UnderratedINtell said:


> What does intel have to do with it  well lets just say that the hard COre gamers will never use a Intel CPU designed for Office work or server functions.  and intel has always sucked at internet anything. and 13000  isn't so bad unless you are not using a worthy card.  But to use a system claiming to be so great you better be scoring higher.  Lets see maybe I didn't hit "0" enough but I ment to type 15000.   2000 over his system and having a 64 bit system should be able to score higher then a Socket A, however I have yet to see a 64 Bit Intel System score higher then my Socket A so far.  Maybe this was a little harsh being that the systems I am comparing him to are AMD Based.  That is so unfair.  Intel Always had to advertise so when did AMD..  but I am done typing to you, that was a silly QUestion to ask about you should already knwo what the CPU has to do with the internet speed but apparently your a noob.  "Get Off GrandPa's PC"




PROOF PLEASE!!!! 
without photoshop.


----------



## pt (May 12, 2007)

and even if he does we can tell if it was photoshopped or not


----------



## erocker (May 12, 2007)

UnderratedIntel is a prime example of why there needs to be some sort of a TPU I.Q. test to post on the forum.


----------



## Taz100420 (May 12, 2007)

A sempron beating a C2D, TI-500 beating a X1900XTX, RIGHT!!!!!!


----------



## Ripper3 (May 12, 2007)

Since when did bandwidth and internet usage become important to overclocking and new CPUs? If you have more than a P2 233, or maybe an old P3, you should be fine for doing almost anything online.

Also, people overclock things because they can, or because they need more speed, who cares if it's integrated.
# # # # #
TASK DIRECTIONS
Can you reproduce the forum thread above word for word, starting with "## Ripper3 (May" and going on through "if it's integrated."?
# # # # #
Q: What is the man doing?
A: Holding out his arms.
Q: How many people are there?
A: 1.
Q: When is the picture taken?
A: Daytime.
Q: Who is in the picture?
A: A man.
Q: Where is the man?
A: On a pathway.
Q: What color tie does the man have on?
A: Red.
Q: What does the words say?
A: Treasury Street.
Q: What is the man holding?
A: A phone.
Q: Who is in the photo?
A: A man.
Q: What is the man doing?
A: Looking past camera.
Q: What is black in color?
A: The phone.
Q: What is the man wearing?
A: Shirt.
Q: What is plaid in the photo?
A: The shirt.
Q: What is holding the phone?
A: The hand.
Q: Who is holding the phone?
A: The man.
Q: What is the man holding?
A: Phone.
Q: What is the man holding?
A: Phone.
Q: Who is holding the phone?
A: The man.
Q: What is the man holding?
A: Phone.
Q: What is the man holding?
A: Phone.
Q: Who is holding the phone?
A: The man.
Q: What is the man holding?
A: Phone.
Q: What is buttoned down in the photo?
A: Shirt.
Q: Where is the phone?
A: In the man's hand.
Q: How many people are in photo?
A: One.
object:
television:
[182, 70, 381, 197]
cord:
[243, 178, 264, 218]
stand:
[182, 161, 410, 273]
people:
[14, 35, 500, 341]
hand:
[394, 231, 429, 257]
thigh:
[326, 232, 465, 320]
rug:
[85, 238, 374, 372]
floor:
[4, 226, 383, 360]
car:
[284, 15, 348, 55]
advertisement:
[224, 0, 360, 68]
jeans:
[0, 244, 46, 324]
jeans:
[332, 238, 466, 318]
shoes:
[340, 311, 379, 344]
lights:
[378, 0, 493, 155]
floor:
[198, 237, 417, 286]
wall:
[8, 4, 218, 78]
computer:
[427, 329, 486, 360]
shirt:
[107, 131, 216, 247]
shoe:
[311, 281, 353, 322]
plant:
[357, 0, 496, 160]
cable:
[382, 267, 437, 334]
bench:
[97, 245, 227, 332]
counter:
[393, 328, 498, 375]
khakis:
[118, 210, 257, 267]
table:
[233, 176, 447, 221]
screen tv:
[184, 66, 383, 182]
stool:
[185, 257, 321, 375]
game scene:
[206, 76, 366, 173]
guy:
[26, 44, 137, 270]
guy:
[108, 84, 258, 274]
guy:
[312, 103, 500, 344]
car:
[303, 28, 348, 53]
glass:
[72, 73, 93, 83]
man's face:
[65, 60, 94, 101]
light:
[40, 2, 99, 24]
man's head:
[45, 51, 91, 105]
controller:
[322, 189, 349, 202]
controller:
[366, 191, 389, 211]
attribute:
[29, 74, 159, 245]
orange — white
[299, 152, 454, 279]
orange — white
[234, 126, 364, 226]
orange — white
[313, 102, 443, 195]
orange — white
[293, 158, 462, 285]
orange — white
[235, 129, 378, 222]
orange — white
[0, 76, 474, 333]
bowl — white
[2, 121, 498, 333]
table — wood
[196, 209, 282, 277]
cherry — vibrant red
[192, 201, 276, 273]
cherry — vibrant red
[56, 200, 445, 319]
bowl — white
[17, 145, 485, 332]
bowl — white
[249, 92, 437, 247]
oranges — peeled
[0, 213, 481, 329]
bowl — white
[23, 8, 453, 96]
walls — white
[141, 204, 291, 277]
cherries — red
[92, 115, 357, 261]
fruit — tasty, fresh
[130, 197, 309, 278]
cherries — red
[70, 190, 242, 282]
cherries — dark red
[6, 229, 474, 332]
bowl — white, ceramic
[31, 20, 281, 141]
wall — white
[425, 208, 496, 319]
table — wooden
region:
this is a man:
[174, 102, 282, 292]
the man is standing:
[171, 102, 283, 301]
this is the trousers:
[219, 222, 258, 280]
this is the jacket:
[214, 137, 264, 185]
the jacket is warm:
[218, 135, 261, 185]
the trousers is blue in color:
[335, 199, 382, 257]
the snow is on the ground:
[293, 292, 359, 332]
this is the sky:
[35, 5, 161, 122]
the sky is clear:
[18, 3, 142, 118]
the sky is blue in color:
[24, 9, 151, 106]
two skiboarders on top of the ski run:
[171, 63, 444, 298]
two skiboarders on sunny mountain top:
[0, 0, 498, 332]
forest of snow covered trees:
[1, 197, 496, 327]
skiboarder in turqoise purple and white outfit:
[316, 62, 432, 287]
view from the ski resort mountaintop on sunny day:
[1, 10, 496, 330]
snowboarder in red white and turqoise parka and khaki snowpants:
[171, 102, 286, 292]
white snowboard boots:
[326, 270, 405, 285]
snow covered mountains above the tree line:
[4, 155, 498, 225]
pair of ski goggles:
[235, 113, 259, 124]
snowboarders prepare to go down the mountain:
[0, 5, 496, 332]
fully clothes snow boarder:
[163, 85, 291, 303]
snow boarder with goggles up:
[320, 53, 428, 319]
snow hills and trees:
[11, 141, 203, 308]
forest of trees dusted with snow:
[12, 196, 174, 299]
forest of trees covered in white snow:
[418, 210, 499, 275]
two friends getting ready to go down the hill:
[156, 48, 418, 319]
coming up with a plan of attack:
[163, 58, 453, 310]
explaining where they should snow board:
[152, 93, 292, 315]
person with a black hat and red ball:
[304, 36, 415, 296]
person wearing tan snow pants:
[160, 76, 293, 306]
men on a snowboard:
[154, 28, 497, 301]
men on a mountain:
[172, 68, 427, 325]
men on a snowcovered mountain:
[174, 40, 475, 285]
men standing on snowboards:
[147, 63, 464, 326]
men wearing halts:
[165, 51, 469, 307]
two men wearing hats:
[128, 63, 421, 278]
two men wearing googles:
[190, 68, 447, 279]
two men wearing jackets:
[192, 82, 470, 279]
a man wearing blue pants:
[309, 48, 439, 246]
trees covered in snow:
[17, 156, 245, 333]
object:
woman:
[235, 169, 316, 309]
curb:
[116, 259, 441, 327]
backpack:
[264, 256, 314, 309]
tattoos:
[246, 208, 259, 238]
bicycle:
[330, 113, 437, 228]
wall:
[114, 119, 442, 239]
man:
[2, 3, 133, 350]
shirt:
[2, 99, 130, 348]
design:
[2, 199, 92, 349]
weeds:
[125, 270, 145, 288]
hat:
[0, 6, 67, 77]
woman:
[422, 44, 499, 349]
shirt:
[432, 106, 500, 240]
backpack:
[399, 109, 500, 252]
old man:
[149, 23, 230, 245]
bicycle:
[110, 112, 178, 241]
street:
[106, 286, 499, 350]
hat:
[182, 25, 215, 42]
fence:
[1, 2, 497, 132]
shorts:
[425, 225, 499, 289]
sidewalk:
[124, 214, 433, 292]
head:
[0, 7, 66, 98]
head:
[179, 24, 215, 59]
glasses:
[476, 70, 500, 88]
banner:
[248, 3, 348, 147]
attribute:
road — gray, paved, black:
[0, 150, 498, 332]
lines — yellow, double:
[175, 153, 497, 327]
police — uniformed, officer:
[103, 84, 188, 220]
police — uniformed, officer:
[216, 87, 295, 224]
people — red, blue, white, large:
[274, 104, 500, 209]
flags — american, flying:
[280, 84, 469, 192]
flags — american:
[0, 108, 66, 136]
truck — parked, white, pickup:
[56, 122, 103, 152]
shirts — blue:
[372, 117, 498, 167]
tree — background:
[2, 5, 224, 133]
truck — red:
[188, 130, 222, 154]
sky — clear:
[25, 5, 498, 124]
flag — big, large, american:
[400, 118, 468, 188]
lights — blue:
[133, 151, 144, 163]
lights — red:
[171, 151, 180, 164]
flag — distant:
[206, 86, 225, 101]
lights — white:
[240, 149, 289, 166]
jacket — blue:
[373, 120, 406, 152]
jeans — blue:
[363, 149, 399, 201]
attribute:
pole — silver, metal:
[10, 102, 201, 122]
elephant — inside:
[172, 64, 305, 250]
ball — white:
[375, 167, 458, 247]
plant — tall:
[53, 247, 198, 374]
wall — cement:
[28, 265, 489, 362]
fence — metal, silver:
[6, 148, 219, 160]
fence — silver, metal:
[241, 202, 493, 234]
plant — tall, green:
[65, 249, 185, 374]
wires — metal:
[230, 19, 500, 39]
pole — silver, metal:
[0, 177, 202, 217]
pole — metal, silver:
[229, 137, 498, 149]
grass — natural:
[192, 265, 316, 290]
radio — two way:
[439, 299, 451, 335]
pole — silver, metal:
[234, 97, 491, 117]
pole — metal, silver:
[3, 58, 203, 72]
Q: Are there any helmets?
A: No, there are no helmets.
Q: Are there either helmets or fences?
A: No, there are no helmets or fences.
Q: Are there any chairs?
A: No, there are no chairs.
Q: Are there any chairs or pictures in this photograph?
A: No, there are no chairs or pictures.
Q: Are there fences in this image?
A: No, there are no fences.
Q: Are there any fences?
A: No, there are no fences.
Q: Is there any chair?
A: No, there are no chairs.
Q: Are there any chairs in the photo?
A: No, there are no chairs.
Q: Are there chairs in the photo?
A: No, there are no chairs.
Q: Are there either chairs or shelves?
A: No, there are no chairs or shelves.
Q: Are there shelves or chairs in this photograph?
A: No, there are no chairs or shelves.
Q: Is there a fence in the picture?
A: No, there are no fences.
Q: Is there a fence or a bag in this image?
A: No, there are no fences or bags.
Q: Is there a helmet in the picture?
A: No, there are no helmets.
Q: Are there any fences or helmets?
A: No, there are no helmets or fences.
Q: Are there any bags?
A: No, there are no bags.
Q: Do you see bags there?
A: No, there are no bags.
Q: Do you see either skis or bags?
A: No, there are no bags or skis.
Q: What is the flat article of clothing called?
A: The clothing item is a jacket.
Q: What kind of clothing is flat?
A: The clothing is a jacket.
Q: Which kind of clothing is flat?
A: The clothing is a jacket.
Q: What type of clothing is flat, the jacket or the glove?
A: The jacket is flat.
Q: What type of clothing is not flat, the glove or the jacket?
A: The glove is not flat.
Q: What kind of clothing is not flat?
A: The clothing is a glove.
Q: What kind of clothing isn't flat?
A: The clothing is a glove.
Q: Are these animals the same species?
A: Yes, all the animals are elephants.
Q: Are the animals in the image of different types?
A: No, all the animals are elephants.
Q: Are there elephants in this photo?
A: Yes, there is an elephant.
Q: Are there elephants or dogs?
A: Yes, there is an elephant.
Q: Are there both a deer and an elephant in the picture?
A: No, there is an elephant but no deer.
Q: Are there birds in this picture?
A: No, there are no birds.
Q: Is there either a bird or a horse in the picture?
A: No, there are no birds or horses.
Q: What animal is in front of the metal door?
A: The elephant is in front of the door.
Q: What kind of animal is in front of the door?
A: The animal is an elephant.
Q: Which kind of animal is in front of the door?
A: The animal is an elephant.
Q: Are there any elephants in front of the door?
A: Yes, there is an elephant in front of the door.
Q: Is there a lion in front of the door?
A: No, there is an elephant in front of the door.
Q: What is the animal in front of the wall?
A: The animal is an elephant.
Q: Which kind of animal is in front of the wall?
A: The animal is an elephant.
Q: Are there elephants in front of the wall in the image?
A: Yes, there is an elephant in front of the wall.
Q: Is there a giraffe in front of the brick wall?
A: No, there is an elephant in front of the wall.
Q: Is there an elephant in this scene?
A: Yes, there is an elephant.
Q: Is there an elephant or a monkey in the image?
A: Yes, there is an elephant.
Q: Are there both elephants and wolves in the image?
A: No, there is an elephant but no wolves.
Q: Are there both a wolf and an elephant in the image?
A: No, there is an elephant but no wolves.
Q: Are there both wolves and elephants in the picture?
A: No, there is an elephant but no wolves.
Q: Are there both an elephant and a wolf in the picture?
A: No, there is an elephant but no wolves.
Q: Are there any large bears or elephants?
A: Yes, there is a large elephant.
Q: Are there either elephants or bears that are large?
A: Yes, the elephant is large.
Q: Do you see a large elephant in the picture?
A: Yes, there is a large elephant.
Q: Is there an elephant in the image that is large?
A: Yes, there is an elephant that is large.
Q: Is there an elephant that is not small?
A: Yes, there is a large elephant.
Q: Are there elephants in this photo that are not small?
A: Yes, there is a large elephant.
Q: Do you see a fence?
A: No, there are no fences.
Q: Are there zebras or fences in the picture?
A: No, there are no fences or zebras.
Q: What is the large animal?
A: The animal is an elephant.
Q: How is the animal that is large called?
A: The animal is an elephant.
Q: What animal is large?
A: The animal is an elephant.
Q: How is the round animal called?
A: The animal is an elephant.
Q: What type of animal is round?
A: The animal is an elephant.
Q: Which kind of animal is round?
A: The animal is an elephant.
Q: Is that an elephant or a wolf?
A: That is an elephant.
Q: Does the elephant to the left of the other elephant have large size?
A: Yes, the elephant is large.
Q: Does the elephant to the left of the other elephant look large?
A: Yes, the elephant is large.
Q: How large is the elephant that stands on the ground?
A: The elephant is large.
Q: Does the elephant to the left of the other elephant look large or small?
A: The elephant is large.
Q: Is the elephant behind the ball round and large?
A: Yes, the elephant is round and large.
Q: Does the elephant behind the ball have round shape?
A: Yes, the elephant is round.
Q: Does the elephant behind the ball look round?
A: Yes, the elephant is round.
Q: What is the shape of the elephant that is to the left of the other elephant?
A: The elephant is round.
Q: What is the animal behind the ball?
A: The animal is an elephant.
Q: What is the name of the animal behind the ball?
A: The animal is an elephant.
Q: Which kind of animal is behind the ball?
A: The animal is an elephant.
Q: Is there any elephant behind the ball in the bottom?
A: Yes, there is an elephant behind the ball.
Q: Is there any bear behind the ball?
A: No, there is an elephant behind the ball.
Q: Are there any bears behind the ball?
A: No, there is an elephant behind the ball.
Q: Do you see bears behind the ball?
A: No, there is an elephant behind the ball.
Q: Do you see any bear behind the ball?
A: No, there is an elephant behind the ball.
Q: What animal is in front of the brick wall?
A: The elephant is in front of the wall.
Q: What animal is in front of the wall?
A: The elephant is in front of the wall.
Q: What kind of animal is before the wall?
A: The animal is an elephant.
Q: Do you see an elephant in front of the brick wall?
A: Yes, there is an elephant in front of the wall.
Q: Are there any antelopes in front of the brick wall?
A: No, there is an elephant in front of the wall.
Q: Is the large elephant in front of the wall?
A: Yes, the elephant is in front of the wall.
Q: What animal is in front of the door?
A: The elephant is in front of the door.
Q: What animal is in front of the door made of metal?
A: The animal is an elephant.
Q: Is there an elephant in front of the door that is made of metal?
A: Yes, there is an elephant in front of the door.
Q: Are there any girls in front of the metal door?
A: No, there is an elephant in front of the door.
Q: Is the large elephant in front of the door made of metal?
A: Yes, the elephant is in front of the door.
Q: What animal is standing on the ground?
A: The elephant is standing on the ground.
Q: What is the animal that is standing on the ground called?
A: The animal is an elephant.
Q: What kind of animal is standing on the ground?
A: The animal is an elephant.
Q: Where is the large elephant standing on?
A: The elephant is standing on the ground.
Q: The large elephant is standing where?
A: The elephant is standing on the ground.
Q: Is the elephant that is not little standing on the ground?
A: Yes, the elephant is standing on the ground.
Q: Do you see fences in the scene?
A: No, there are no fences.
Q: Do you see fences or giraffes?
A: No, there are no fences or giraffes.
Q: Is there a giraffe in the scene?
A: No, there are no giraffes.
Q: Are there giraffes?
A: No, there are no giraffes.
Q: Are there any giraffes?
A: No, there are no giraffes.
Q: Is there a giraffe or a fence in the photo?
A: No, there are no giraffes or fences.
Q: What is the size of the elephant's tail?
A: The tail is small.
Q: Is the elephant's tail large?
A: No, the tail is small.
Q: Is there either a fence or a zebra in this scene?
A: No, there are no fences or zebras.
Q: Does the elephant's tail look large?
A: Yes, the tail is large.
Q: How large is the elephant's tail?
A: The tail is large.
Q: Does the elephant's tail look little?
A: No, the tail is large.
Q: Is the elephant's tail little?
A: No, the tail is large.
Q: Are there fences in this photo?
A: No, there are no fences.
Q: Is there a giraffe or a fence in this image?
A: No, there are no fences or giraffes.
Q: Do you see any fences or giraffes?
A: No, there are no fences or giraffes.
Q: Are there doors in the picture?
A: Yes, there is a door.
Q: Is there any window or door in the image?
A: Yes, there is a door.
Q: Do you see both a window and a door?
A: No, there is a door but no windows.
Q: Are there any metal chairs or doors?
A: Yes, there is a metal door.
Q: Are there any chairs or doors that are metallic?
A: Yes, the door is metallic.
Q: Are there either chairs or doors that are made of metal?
# # # # #
TASK OUTPUT
## Ripper3 (May 12, 2007)

Since when did bandwidth and internet usage become important to overclocking and new CPUs? If you have more than a P2 233, or maybe an old P3, you should be fine for doing almost anything online.

Also, people overclock things because they can, or because they need more speed, who cares if it's integrated.